• EXERCISE REQUIREMENTS
1. On the page about domestic violence charges in Cincinnati, what must the prosecutor prove in a domestic violence trial?
2. Write the next part of the page about domestic violence charges in Cincinnati, starting right after its final sentence.

• PAGE
↓↓↓
If you face domestic violence charges in Cincinnati, you need an experienced legal advocate to fight for your interests. Domestic violence charges are serious and can have far-reaching consequences, including jail time, fines, and a criminal record that can affect your ability to find a place to live and work. At Moermond & Mulligan, LLC, our domestic violence defense lawyers provide aggressive and effective legal representation to individuals facing these life-changing charges. Our team of skilled attorneys has the experience, knowledge, and resources necessary to defend your rights and help you navigate Ohio’s complex criminal justice system.
Contact us today at (513) 421-9790 for a confidential consultation with one of our Cincinnati domestic violence defense lawyers.
What Is Domestic Violence in Cincinnati?
Under Ohio law, the following actions could result in a domestic violence charge:
- Knowingly causing or attempting to cause physical harm to a family or household member
- Recklessly causing serious physical harm to a family or household member
- Knowingly causing a family or household member to believe, by threat of force, that the offender will imminently cause physical harm to the family or household member
In other words, an individual causing, attempting to cause, or threatening to cause physical harm to a member of their family or household may face a charge of domestic violence.
A family or household member could include the following:
- A spouse, former spouse, or live-in romantic partner for at least five years
- A parent, foster parent, child, or other relative
- A parent, child, or other relative of a spouse
- The other parent of the alleged offender’s child
What Happens After a Domestic Violence Charge?
After a domestic violence charge, a lengthy and confusing legal process may play out. While each case is different, most will go through the following steps. One of our domestic violence lawyers can advise you on what to expect in your situation.
- Arraignment – An arraignment is an initial hearing where the judge informs an alleged offender of the charges against them and asks them to plead guilty or not guilty. The judge may also set bail for a defendant to secure release from prison before trial. If the defendant fails to appear at trial, they forfeit that money. If they appear in court as required, they receive the bail money back at the end of the trial. Judges consider many factors when setting bail, including criminal history and the seriousness of the charge.
- Protection order hearing – The alleged victim may seek a protection order which prevents the defendant from contacting them. A judge may also issue a protection order as a condition of pretrial release.
- Pretrial – During the pretrial phase, the prosecution and defense gather and analyze the evidence and prepare to present at trial. The prosecutor and defense attorney may file motions that require pretrial hearings. They may also negotiate to try and reach a plea bargain that avoids trial.
- Trial – If the parties cannot reach a plea bargain, they will go to trial and present their case to the jury. In some cases, defendants may request a bench trial, in which the judge decides solely. In a domestic violence trial, the prosecutor must prove guilt beyond a reasonable doubt. Once both sides present their evidence and arguments, the judge or jury will decide the verdict.
↑↑↑
• DATA LISTING
↓↓↓
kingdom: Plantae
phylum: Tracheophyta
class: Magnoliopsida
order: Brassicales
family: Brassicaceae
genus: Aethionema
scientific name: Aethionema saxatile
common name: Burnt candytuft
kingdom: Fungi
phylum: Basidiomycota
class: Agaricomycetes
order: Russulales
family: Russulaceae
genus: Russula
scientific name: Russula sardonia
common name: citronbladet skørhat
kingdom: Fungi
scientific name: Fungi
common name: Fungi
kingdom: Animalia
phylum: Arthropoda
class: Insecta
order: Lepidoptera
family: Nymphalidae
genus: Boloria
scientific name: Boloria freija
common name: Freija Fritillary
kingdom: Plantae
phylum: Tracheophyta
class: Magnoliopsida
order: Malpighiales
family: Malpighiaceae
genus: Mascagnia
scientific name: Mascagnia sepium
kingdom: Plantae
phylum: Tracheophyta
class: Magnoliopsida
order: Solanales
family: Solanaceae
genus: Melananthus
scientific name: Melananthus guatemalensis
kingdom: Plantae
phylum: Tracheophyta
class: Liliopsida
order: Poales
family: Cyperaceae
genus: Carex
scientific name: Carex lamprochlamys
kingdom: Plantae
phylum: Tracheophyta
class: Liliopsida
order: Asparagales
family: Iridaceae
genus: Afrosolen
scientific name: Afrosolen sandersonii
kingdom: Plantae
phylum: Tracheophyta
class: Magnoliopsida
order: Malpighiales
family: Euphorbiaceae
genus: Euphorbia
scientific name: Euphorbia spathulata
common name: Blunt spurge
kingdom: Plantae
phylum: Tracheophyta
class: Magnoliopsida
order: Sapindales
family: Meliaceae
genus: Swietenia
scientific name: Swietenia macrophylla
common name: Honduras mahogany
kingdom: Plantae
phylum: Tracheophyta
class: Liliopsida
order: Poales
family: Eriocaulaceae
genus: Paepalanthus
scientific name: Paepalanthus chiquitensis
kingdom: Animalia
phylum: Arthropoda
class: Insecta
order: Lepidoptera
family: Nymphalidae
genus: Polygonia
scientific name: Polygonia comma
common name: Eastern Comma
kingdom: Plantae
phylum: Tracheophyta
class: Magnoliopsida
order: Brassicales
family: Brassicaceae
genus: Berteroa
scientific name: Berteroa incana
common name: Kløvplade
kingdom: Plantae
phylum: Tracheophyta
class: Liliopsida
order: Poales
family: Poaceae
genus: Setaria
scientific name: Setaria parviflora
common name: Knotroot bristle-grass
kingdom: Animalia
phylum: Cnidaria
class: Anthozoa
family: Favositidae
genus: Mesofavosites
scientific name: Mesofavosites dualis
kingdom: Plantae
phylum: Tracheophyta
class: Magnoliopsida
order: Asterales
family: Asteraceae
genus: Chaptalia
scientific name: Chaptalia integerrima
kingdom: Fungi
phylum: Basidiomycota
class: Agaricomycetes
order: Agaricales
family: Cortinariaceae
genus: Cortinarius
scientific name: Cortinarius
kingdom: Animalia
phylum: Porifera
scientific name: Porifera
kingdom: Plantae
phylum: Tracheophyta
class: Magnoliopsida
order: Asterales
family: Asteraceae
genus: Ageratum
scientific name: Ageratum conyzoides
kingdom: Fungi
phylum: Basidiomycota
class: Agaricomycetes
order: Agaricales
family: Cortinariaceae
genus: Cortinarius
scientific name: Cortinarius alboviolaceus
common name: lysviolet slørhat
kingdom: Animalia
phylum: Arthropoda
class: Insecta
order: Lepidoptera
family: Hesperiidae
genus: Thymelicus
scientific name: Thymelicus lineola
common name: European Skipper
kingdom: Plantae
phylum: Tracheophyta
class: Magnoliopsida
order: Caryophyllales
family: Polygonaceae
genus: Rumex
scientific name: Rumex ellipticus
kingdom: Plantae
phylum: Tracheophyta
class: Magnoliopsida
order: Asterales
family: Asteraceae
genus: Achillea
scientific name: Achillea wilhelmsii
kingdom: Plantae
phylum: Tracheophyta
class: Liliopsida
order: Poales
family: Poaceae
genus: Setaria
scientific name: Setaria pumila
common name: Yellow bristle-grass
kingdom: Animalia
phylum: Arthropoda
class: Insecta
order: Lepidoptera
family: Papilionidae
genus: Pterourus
↑↑↑
• RESULTS FOR THE EXERCISE
1. Guilt beyond a reasonable doubt.

2.
- Sentencing – If the judge or jury finds the defendant guilty, they proceed to a sentencing hearing. Depending on the verdict, the sentence may include jail time or fines.
What Are the Penalties for a Domestic Violence Conviction?
The penalties for a domestic violence conviction depend on various factors, including the underlying charge, the defendant’s criminal record, the type of alleged victim, and the severity of the alleged harm.
The domestic violence attorneys at Moermond & Mulligan, LLC can help you understand what penalties you might face in your case.
Under Ohio law, domestic violence convictions and associated penalties are as follows, listed in increasing seriousness:
- Fourth-degree misdemeanor – Up to 30 days in jail and/or up to $250 in fines
- Third-degree misdemeanor – Up to 60 days in jail and/or up to $500 in fines
- Second-degree misdemeanor – Up to 90 days in jail and/or up to $750 in fines
- First-degree misdemeanor – Up to six months in jail and/or up to $1,000 in fines
- Fifth-degree felony – Up to 12 months in prison, with a mandatory minimum of six months, and up to $2,500 in fines
- Fourth-degree felony – Up to 18 months in prison, with a mandatory minimum of six months, and up to $5,000 in fines
- Third-degree felony – Up to three years in prison, with a mandatory minimum of six months, and up to $10,000 in fines
Furthermore, an individual convicted of domestic violence can also face other consequences, especially if convicted of a felony, as the following:
- Difficulty keeping your job during the trial
- Difficulty finding a job after the trial
- Difficulty finding housing
- Loss of gun rights
- Loss of reputation
- Strained relationships with family
What Are Potential Defenses to a Domestic Violence Charge?
Our attorneys can help you mount a compelling defense against a domestic violence charge, including the following potential defenses:
- Self-defense – If the accused person acted in self-defense, they could argue that their actions were justified.
- Defense of others – An accused person may argue that they were defending another person when the alleged victim was harmed.
- Accident – The accused person may argue the injury suffered by the alleged victim was accidental or caused by their own negligence.
- False accusation – The person can argue that the alleged victim falsely accused them. False accusations are common in contentious divorce or child custody battles.
- Lack of intent – If the accused person did not intend to harm or cause fear of harm to the alleged victim, they might argue that they lacked the necessary intent to commit the charged offense.
- Lack of evidence – If the prosecution does not have enough evidence to prove the case beyond a reasonable doubt, the accused person can argue that they should not be convicted.
Contact a Domestic Violence Defense Lawyer in Cincinnati
If you are facing a domestic violence charge in Cincinnati, do not delay. Call Moermond & Mulligan, LLC at (513) 421-9790 to speak with an experienced violent crimes defense lawyer. We are ready and waiting to start your case and prepare a defense to protect your rights and freedoms.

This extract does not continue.